Some committee aides speculated that Mr. Metzenbaum may have threatened to block the nomination if his concerns were not investigated, or that Mr. Kennedy wanted to ensure that embarrassing questions were not raised after Mr. Alexander had been confirmed.

"I would certainly doubt Kennedy wants to hurt Alexander's chances,'' a Democratic aide said. "We're not going to get anybody better."

Over the past few weeks, Mr. Alexander received two sets of questions from committee members, a standard step in the confirmation process. Only two questions, which related to Whittle Communications, touched on financial issues.

But committee aides and Mr. Alexander said he also received a third set of questions dealing solely with financial issues. The nominee said he had submitted the answers March 4, but committee aides said Mr. Kennedy's staff had not shared the questions or answers with them as of late last week. A Kennedy aide said those questions may never be made public.

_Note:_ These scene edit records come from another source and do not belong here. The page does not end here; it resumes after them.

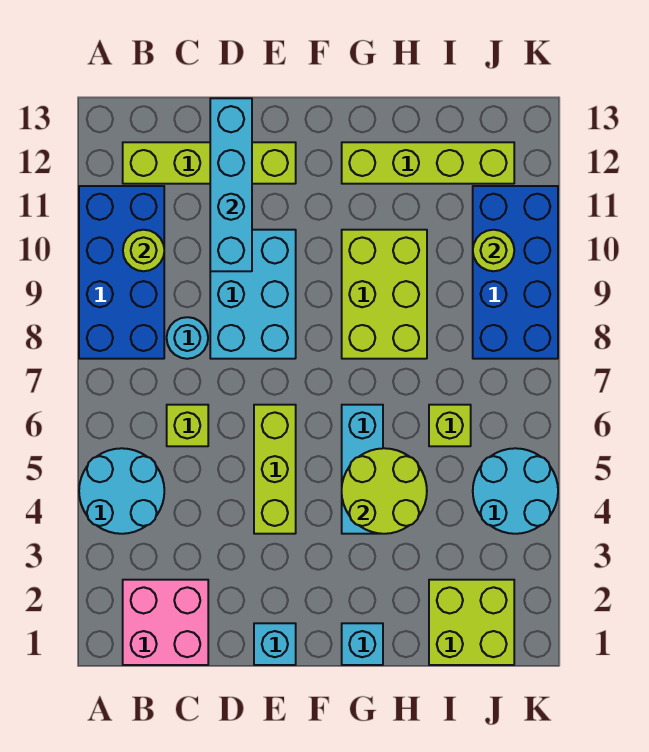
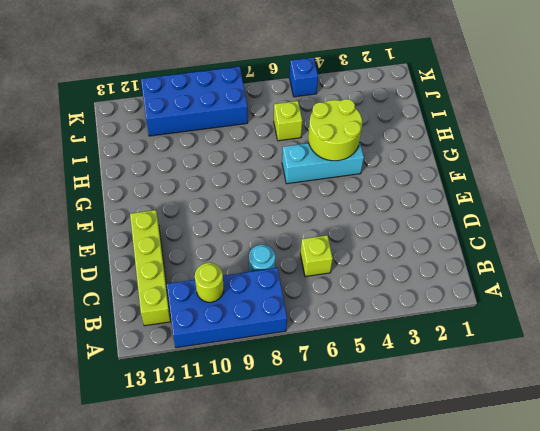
blue 1x1 brick [290,57,318,97] -> cyan 2x2 round brick [473,448,558,534]
none -> cyan 2x2 round brick [79,448,164,534]
none -> pink 2x2 brick [123,580,208,665]
none -> cyan 2x3 brick [210,230,296,359]

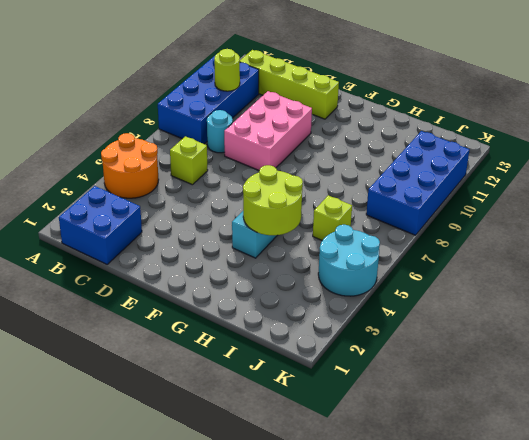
orange 2x2 round brick [101,133,159,198] -> cyan 2x2 round brick [79,448,164,534]
blue 2x2 brick [59,186,142,264] -> pink 2x2 brick [123,580,208,665]
pink 2x3 brick [224,91,312,170] -> cyan 2x3 brick [210,230,296,359]
none -> cyan 1x1 brick [254,623,296,665]
none -> lime 1x3 brick [254,405,296,534]
none -> cyan 1x1 brick [342,623,383,665]

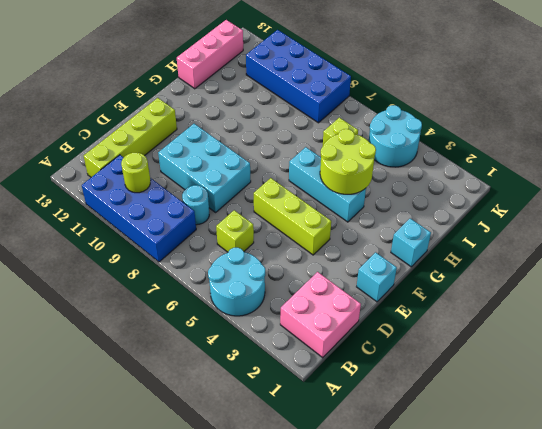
pink 1x3 brick [177,20,243,89] -> none
none -> lime 2x3 brick [342,230,427,359]
none -> lime 1x4 brick [342,142,514,184]
none -> lime 2x2 brick [429,580,514,665]

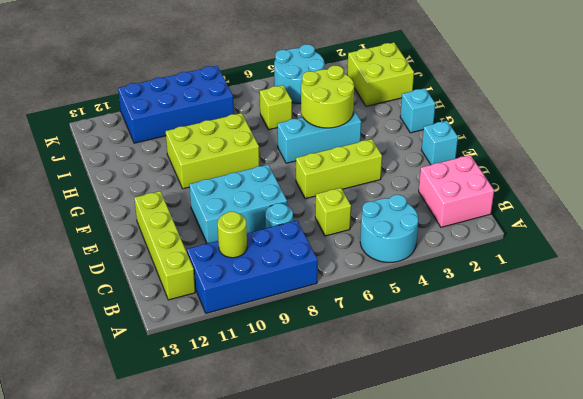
none -> lime 1x4 brick [342,142,514,184]
none -> cyan 1x4 brick [210,98,252,271]
none -> lime 1x1 round brick [473,230,514,271]

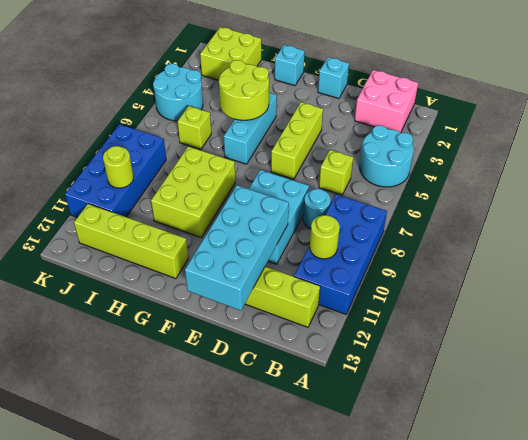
cyan 2x4 brick [185,185,289,311] -> cyan 1x4 brick [210,98,252,271]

Mr. Hatch's letter said the committee had also submitted additional questions to White House counsel, "which resulted in a supplementary f.b.i. report," and asked Mr. Alexander for a net-worth statement and tax returns from several years.

Mr. Alexander said he does not see any reason to be concerned.

"One has to keep in mind that, while the President sent up the nomination Jan. 22, since then there's been a [Congressional] recess and a war," he said. "Senator Kennedy has assured me that it's moving right along."

But committee aides agreed that the extended probe was unusual.

Some also noted that Lynn Martin's nomination to be Secretary of Labor was sent to the Senate at the same time and that she was confirmed on Feb. 7.